Reproduce every line of the data below word for word, omitting the pictures.

* BEGIN Input rows *

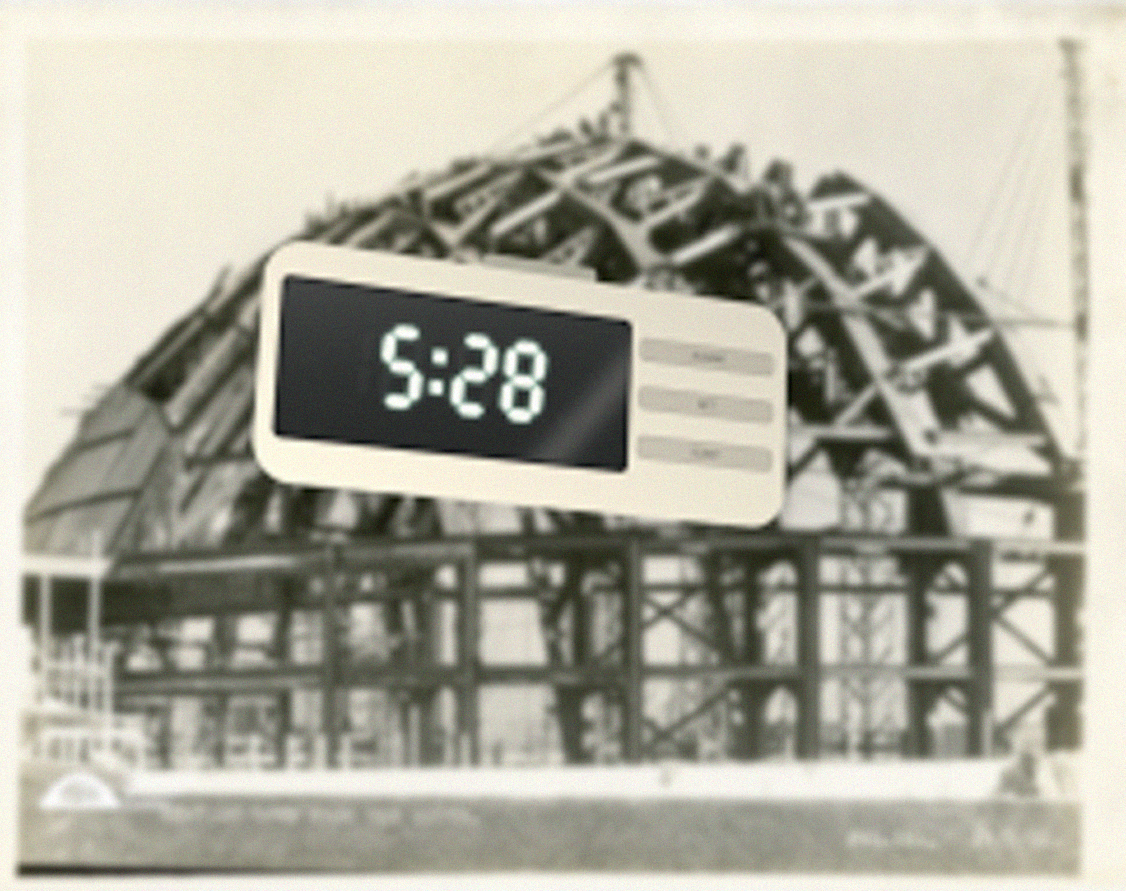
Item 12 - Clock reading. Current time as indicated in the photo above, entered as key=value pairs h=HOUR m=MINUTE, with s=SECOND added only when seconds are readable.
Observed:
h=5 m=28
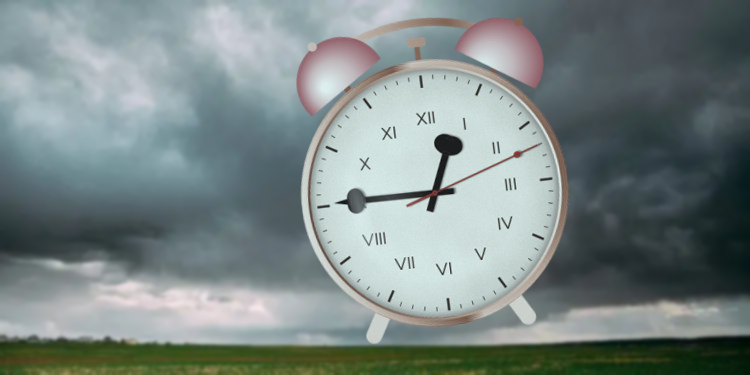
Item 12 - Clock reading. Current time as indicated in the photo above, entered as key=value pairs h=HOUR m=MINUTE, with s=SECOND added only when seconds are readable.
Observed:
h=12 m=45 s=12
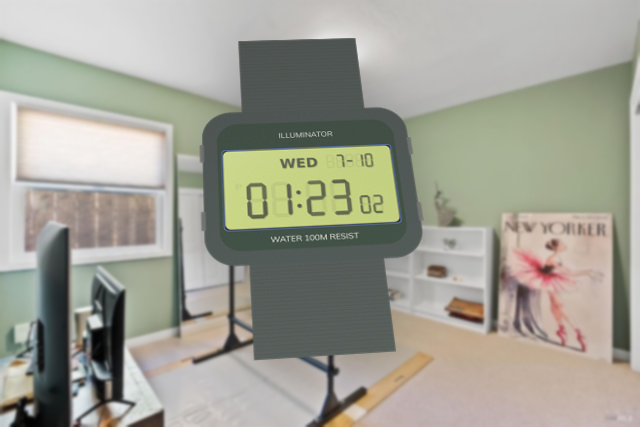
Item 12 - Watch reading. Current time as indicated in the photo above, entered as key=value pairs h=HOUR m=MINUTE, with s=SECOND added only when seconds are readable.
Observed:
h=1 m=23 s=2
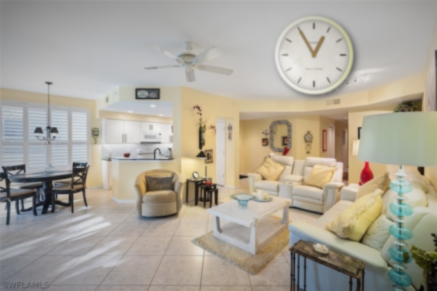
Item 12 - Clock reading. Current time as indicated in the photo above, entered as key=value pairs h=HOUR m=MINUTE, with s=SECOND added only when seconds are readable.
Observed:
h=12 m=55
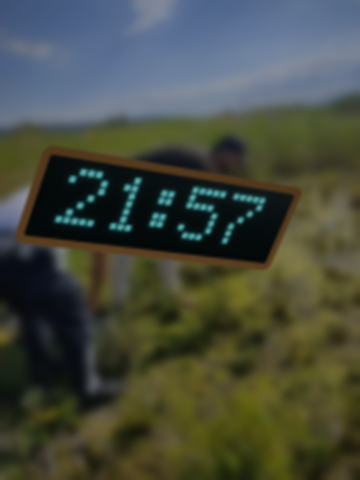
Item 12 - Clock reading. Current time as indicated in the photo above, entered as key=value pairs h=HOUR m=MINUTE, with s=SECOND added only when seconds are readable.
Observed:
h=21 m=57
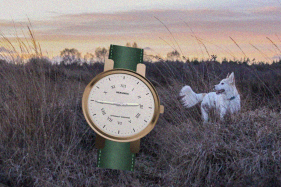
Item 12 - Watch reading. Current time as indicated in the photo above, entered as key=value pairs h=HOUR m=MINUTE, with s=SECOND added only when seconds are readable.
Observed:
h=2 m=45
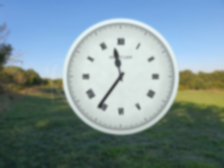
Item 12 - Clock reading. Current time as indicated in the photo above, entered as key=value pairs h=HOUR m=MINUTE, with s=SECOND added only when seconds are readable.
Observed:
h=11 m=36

* END Input rows *

Written reply:
Item 12 - Clock reading. Current time as indicated in the photo above, entered as key=value pairs h=HOUR m=MINUTE, with s=SECOND added only when seconds are readable.
Observed:
h=5 m=28
Item 12 - Clock reading. Current time as indicated in the photo above, entered as key=value pairs h=HOUR m=MINUTE, with s=SECOND added only when seconds are readable.
Observed:
h=12 m=45 s=12
Item 12 - Watch reading. Current time as indicated in the photo above, entered as key=value pairs h=HOUR m=MINUTE, with s=SECOND added only when seconds are readable.
Observed:
h=1 m=23 s=2
Item 12 - Clock reading. Current time as indicated in the photo above, entered as key=value pairs h=HOUR m=MINUTE, with s=SECOND added only when seconds are readable.
Observed:
h=12 m=55
Item 12 - Clock reading. Current time as indicated in the photo above, entered as key=value pairs h=HOUR m=MINUTE, with s=SECOND added only when seconds are readable.
Observed:
h=21 m=57
Item 12 - Watch reading. Current time as indicated in the photo above, entered as key=value pairs h=HOUR m=MINUTE, with s=SECOND added only when seconds are readable.
Observed:
h=2 m=45
Item 12 - Clock reading. Current time as indicated in the photo above, entered as key=value pairs h=HOUR m=MINUTE, with s=SECOND added only when seconds are readable.
Observed:
h=11 m=36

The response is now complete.